### 出典
--*--

話は若干変わるが、世の中にはXジェンダーと名乗る人がいる。Xジェンダーとは、男女の性質両方を持っていると感じたり、逆に全く性別を持っていないと感じる人たちのこと。以下のデータによると、Xジェンダーは2.5%とも言われている。

Xジェンダーはまだまだ数で言えばマイノリティーだが、僕はこれをとても自然な感覚だとも思う。

正直、自分自身も身体的には男性だが「男性である」という感覚を自分で持ったのか、環境から持たされたのか、と言われると「自分で持った」と自信を持って言うことができない。

また、Xジェンダーは性別という属性による色眼鏡を回避するという意味では僕にとって1つの答えであるとも感じる。(もちろん別の悩みは生じると思うが)

--*--

### 提供データ
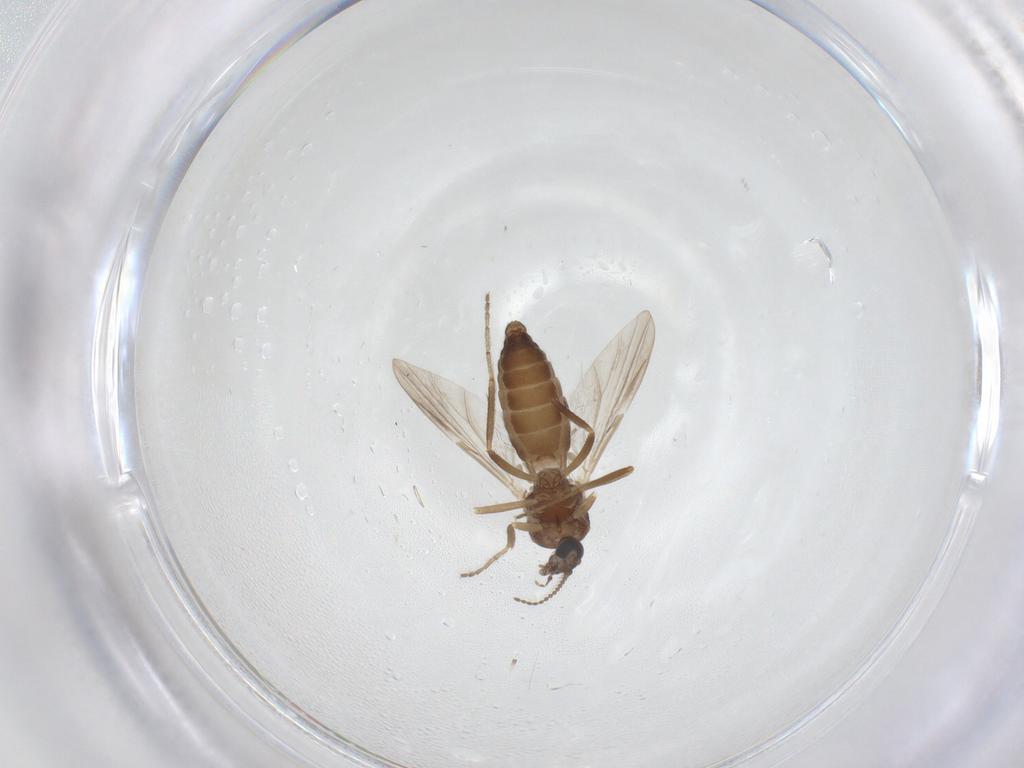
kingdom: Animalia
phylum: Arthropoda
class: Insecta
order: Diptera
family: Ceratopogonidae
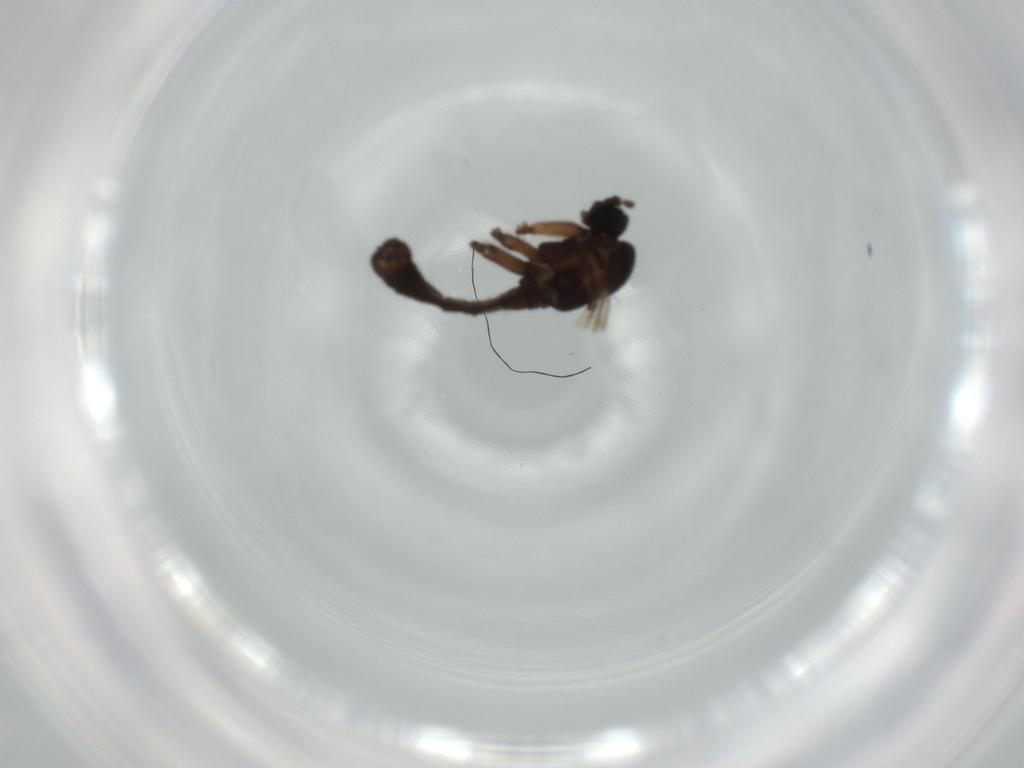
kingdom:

--*--

### 短い練習 A
次の(i)〜(iii)はXジェンダーについての文章の内容と合っているか。それぞれ「はい」か「いいえ」で答え、判断の根拠となる箇所を文章からそのまま引用すること。
(i) Xジェンダーは数の上では多数派だとされている。
(ii) Xジェンダーは2.5%とも言われている。
(iii) 筆者はXジェンダーを不自然な感覚だと考えている。
### 短い練習 B
Xジェンダーについての文章を、最後の文の後から続けて書くこと。

### 解答 A
(i) いいえ。「Xジェンダーはまだまだ数で言えばマイノリティーだが」
(ii) はい。「Xジェンダーは2.5%とも言われている」
(iii) いいえ。「僕はこれをとても自然な感覚だとも思う」

### 解答 B
そういった意味で、Xジェンダーの方々が望んでいることと、僕が望んでいることは実は同じで「純粋に1人の人として自分を視てほしい」「ただ『人と人』とでの話がしたい」という至極シンプルな望みではないだろうか。

自分の属性で奢ったり、自分の属性を卑下したりしたくない。

色眼鏡に支配されず、裸眼で相手を視ることさえできれば、本当は「多様性を認める」なんて考え方すら要らないのかもしれない。